Upon learning that the name translates into "wood asceticism," I smell meditation around a flame, incense on an altar,
comfort. It becomes a very personal scent, close to the skin. I think it would
be delicious on a man or a woman.

It
wore for a long time on my skin, and even though I could still smell the sweet
amber-whisky, I applied another splash before heading out for my birthday
celebration so I could experience the transition from smoke to smooth again.

The Borrowed-and-Snuggled-from-your-Significant-Other:
1826 by Histoires de Parfums

Notes: bergamot,
tangerine, white flowers, violet, cinnamon, ginger, patchouli, amber, incense,
blond woods, white musk, vanilla

The sweater you borrow from the person you love (or even
tolerate) steps up the cozy quotient.
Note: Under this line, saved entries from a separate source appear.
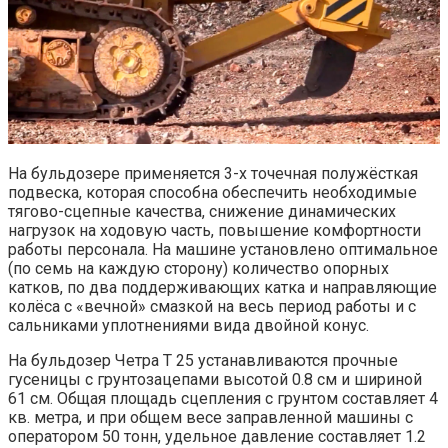
На бульдозере применяется 3-х точечная полужёсткая
подвеска, которая способна обеспечить необходимые
тягово-сцепные качества, снижение динамических
нагрузок на ходовую часть, повышение комфортности
работы персонала. На машине установлено оптимальное
(по семь на каждую сторону) количество опорных
катков, по два поддерживающих катка и направляющие
колёса с «вечной» смазкой на весь период работы и с
сальниками уплотнениями вида двойной конус.
На бульдозер Четра Т 25 устанавливаются прочные
гусеницы с грунтозацепами высотой 0.8 см и шириной
61 см. Общая площадь сцепления с грунтом составляет 4
кв. метра, и при общем весе заправленной машины с
оператором 50 тонн, удельное давление составляет 1.2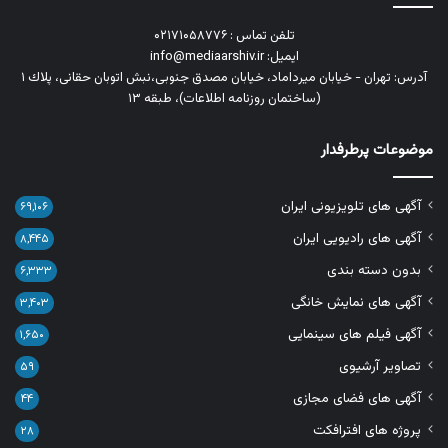
تلفن تماس : ۰۲۱۷۱۰۵۸۷۷۶
ایمیل: info@mediaarshiv.ir
آدرس: تهران - خیابان میرداماد، خیابان مصدق جنوبی،نبش اتوبان حقانی، پلاك ١
(ساختمان روزنامه اطلاعات)، طبقه ۱۳
موضوعات پرطرفدار
آگهی های تلویزیونی ایران
۶۹,۱۰۶
آگهی های رادیویی ایران
۸,۴۴۵
بدون دسته بندی
۶,۳۳۳
آگهی های نمایش خانگی
۳,۴۰۳
آگهی فیلم های سینمایی
۱,۶۵۰
تصاویر آرشیوی
۵۹
آگهی های فضای مجازی
۴۴
پروژه های افترافکت
۲۸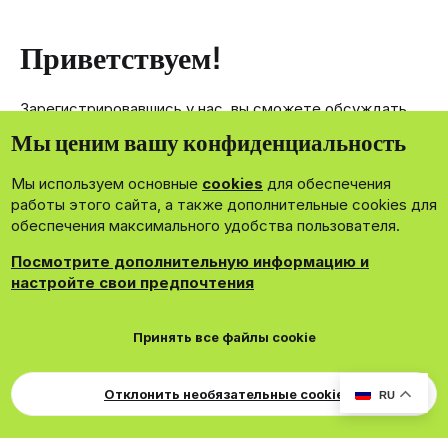
Приветствуем!
Зарегистрировавшись у нас, вы сможете обсуждать,
делиться и отправлять личные сообщения другим
Мы ценим вашу конфиденциальность
членам нашего сообщества.
Мы используем основные
cookies
для обеспечения
Зарегистрироваться сейчас!
работы этого сайта, а также дополнительные cookies для
обеспечения максимального удобства пользователя.
Посмотрите дополнительную информацию и
настройте свои предпочтения
®
Community platform by XenForo
© 2010-2026 XenForo Ltd.
Принять все файлы cookie
Theming with
by:
DohTheme
Cookies
Russian
Обратная связь
Поддержка
Свер
Для правообладателей
EN Soundmain
Условия и правила
Отклонить необязательные cookie
RU
Политика конфиденциальности
Помощь
R
S
S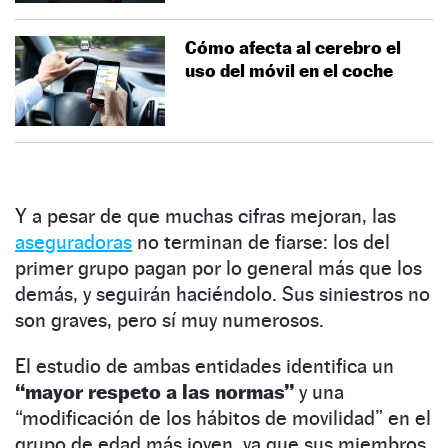
Cómo afecta al cerebro el
uso del móvil en el coche
Y a pesar de que muchas cifras mejoran, las
aseguradoras
no terminan de fiarse: los del
primer grupo pagan por lo general más que los
demás, y seguirán haciéndolo. Sus siniestros no
son graves, pero sí muy numerosos.
El estudio de ambas entidades identifica un
“mayor respeto a las normas”
y una
“modificación de los hábitos de movilidad” en el
grupo de edad más joven, ya que sus miembros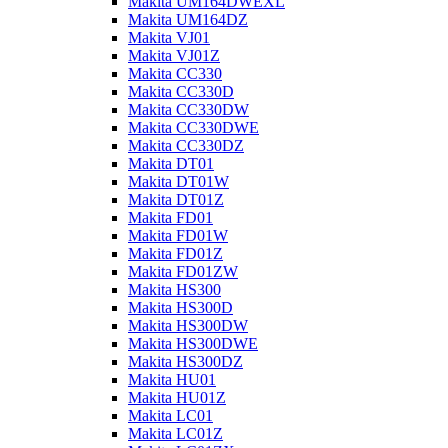
Makita UM164DWEXL
Makita UM164DZ
Makita VJ01
Makita VJ01Z
Makita CC330
Makita CC330D
Makita CC330DW
Makita CC330DWE
Makita CC330DZ
Makita DT01
Makita DT01W
Makita DT01Z
Makita FD01
Makita FD01W
Makita FD01Z
Makita FD01ZW
Makita HS300
Makita HS300D
Makita HS300DW
Makita HS300DWE
Makita HS300DZ
Makita HU01
Makita HU01Z
Makita LC01
Makita LC01Z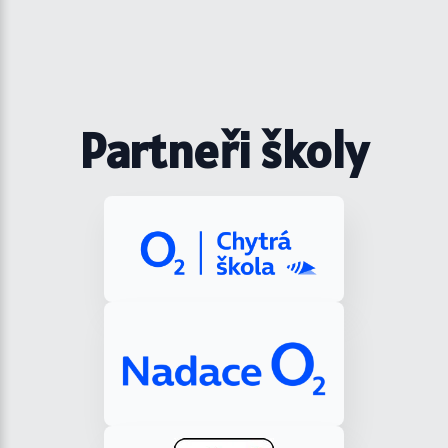
Partneři školy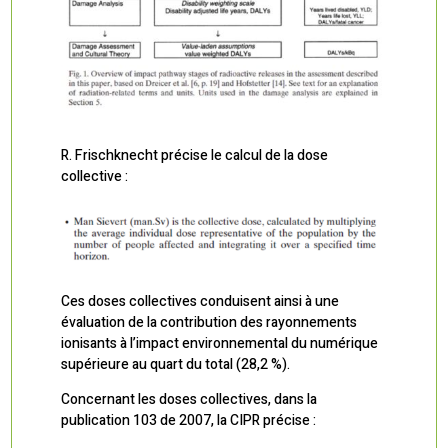
R. Frischknecht précise le calcul de la dose
collective :
Ces doses collectives conduisent ainsi à une
évaluation de la contribution des rayonnements
ionisants à l’impact environnemental du numérique
supérieure au quart du total (28,2 %).
Concernant les doses collectives, dans la
publication 103 de 2007, la CIPR précise :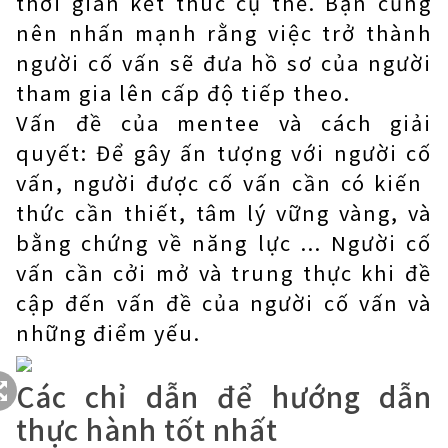
thời gian kết thúc cụ thể. Bạn cũng
nên nhấn mạnh rằng việc trở thành
người cố vấn sẽ đưa hồ sơ của người
tham gia lên cấp độ tiếp theo.
Vấn đề của mentee và cách giải
quyết: Để gây ấn tượng với người cố
vấn, người được cố vấn cần có kiến ​​
thức cần thiết, tâm lý vững vàng, và
bằng chứng về năng lực ... Người cố
vấn cần cởi mở và trung thực khi đề
cập đến vấn đề của người cố vấn và
những điểm yếu.
Các chỉ dẫn để hướng dẫn
thực hành tốt nhất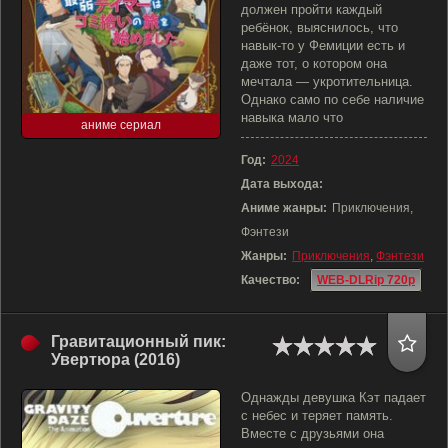
должен пройти каждый
ребёнок, выяснилось, что
навык-то у Фемиции есть и
даже тот, о котором она
мечтала — укротительница.
Однако само по себе наличие
навыка мало что
аниме сериал
Год:
2024
Дата выхода:
Аниме жанры:
Приключения,
Фэнтези
Жанры:
Приключения
,
Фэнтези
Качество:
WEB-DLRip 720p
Гравитационный пик:
Увертюра (2016)
Однажды девушка Кэт падает
с небес и теряет память.
Вместе с друзьями она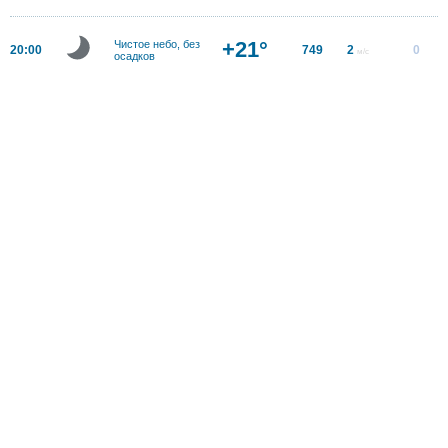
+21°
Чистое небо, без
20:00
749
2
0
м/с
осадков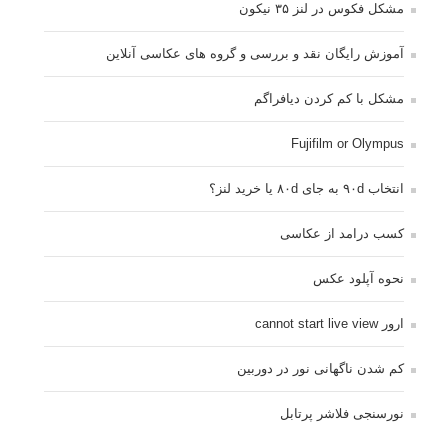
مشکل فکوس در لنز ۳۵ نیکون
آموزش رایگان نقد و بررسی و گروه های عکاسی آنلاین
مشکل با کم کردن دیافراگم
Fujifilm or Olympus
انتخاب ۹۰d به جای ۸۰d یا خرید لنز؟
کسب درامد از عکاسی
نحوه آپلود عکس
ارور cannot start live view
کم شدن ناگهانی نور در دوربین
نورسنجی فلاشر پرتابل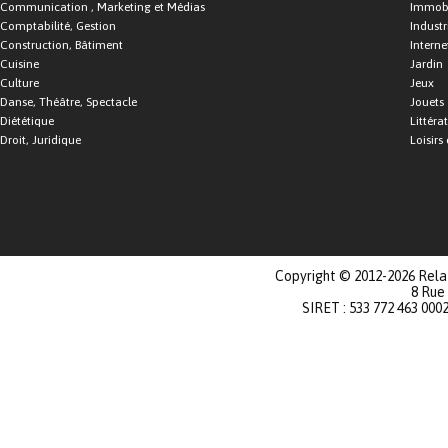
Communication , Marketing et Médias
Immobi
Comptabilité, Gestion
Industr
Construction, Bâtiment
Interne
Cuisine
Jardin
Culture
Jeux
Danse, Théâtre, Spectacle
Jouets
Diététique
Littéra
Droit, Juridique
Loisirs 
Copyright © 2012-2026 Relat
8 Rue
SIRET : 533 772 463 000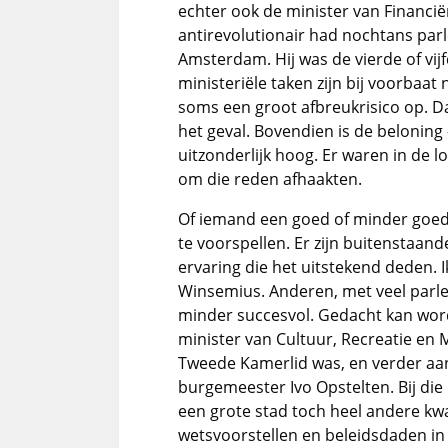
echter ook de minister van Financië
antirevolutionair had nochtans par
Amsterdam. Hij was de vierde of vi
ministeriële taken zijn bij voorbaat 
soms een groot afbreukrisico op. Da
het geval. Bovendien is de beloning -
uitzonderlijk hoog. Er waren in de 
om die reden afhaakten.
Of iemand een goed of minder goed 
te voorspellen. Er zijn buitenstaand
ervaring die het uitstekend deden. I
Winsemius. Anderen, met veel parlem
minder succesvol. Gedacht kan wo
minister van Cultuur, Recreatie en 
Tweede Kamerlid was, en verder a
burgemeester Ivo Opstelten. Bij die
een grote stad toch heel andere kwa
wetsvoorstellen en beleidsdaden in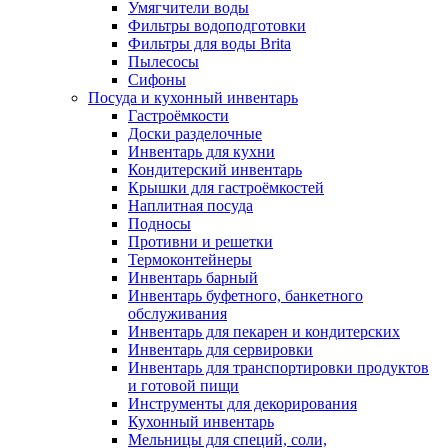
Умягчители воды
Фильтры водоподготовки
Фильтры для воды Brita
Пылесосы
Сифоны
Посуда и кухонный инвентарь
Гастроёмкости
Доски разделочные
Инвентарь для кухни
Кондитерский инвентарь
Крышки для гастроёмкостей
Наплитная посуда
Подносы
Противни и решетки
Термоконтейнеры
Инвентарь барный
Инвентарь буфетного, банкетного
обслуживания
Инвентарь для пекарен и кондитерских
Инвентарь для сервировки
Инвентарь для транспортировки продуктов
и готовой пищи
Инструменты для декорирования
Кухонный инвентарь
Мельницы для специй, соли,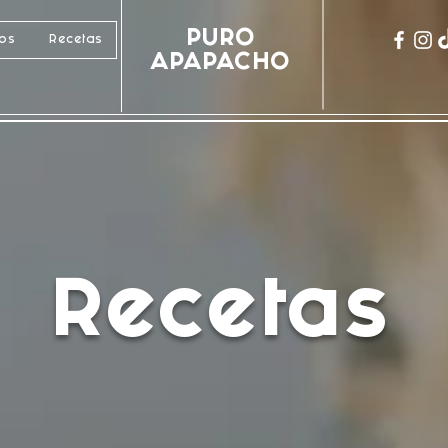
PURO
cos
Recetas
APAPACHO
Recetas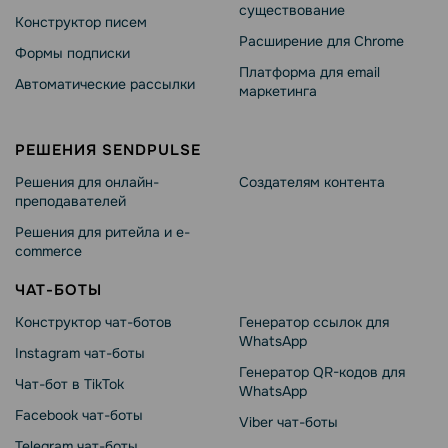
существование
Конструктор писем
Расширение для Chrome
Формы подписки
Платформа для email
Автоматические рассылки
маркетинга
РЕШЕНИЯ SENDPULSE
Решения для онлайн-
Создателям контента
преподавателей
Решения для ритейла и e-
commerce
ЧАТ-БОТЫ
Конструктор чат-ботов
Генератор ссылок для
WhatsApp
Instagram чат-боты
Генератор QR-кодов для
Чат-бот в TikTok
WhatsApp
Facebook чат-боты
Viber чат-боты
Telegram чат-боты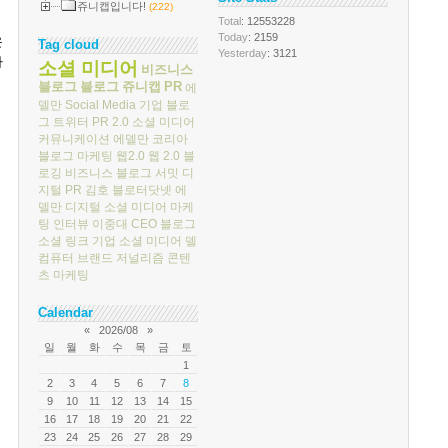
쥬니캡입니다!
(222)
Total
: 12553228
Today
: 2159
운
Tag cloud
Yesterday
: 3121
하
소셜 미디어
비즈니스
블로그
블로그
쥬니캡
PR
에
델만
Social Media
기업 블로
그
트위터
PR 2.0
소셜 미디어
커뮤니케이션
에델만 코리아
블로그 마케팅
웹2.0
웹 2.0
블
로깅
비즈니스 블로그 서밋
디
지털 PR
김호
블로터닷넷
에
델만 디지털
소셜 미디어 마케
팅
인터뷰
이중대
CEO 블로그
소셜 링크
기업 소셜 미디어
델
컴퓨터
브랜드 저널리즘
콘텐
츠 마케팅
Calendar
«
2026/08
»
일
월
화
수
목
금
토
1
2
3
4
5
6
7
8
9
10
11
12
13
14
15
16
17
18
19
20
21
22
23
24
25
26
27
28
29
It’s an intimate thing to wear another
person’s garment, especially fresh from his or her back, the warmth still
lingering.

I don’t hope to alienate
those of you who are without someone with whom to share sweaters, so I will add
that this fragrance is seductive and elegant enough for a first date, soft
enough for a night at home with a good book.

The idea of the shared sweater came to me as I realized that
this scent is more unisex than the listed notes would suggest, and the sillage
is understated enough that your partner, no matter their sex, would have to get
pretty close to enjoy it.

On my skin, a
spicy bergamot gives way to an abundance of patchouli, but it is softened by a
bit of cedar. It becomes creamy with vanilla, and a sharp pop of violet keeps
it from going too dark. It is so well
blended that, after the initial heavy spice, no one note seems to dominate. A
smooth, supple, luxurious aura surrounds the skin, and it’s disappointing that
the longevity isn’t better than average.

This almost-gourmand, fluffy, airy patchouli
is worth trying, especially if you’re a fan of Prada or Tom Ford White
Patchouli.

Your Softest,
Fluffiest Cashmere: What We Do in Paris is Secret by a Lab on Fire

Notes: bergamot,
honey, lychee, Turkish rose essence, tonka bean, vanilla, heliotrope, tolu,
sandalwood, ambergris, musk

I am a big fan of
cashmere. My cashmere is sensible and comes in everyday colors like navy and
taupe. My girliest sweater is a turtleneck, but it is soft, soft, soft.

What We
Do in Paris is Secret is a scent that surrounds and holds onto your skin like a
plush, double-ply, heavenly soft pink cashmere set of pajamas--sexy pajamas. It’s the most feminine of my
sweater scents, and decidedly unlike me because it is so sweet, but it is good,
good, good.

The big secret in
Paris must include eating marzipan and honey in bed. The fragrance opens with a golden honey and a
bit of green from the bergamot and lychee. The honey lifts and sweetens with layers of almond-y heliotrope and
vanilla.

It smells comfortable and familiar, not challenging. Just when I
thought I couldn’t take the sweetness, the rose and sandalwood arrive to add a
bit of sophistication. The sweetness is not a baby-cupcake-cheap-juvenile-sweetness,
but something more mature, sexier, dirtier, like a sweetness worn on the back
of your lover’s knee, rumpled overnight in the sheets.

The nose behind this perfume is Dominique
Ropion, who is also responsible for Carnal Flower, Amirage, and Alien, so you
know you’ve got something interesting, at the very least.

Apparently, I find
warmth and comfort somewhere between a nice roaring fire, a glass of whiskey,
honey, and old books. Also, sweater weather is much appreciated before it wears
out its welcome--so like, for a good three weeks, maybe.

What scents are your
go-to winter fragrances? Any good recommendations for cheap cashmere?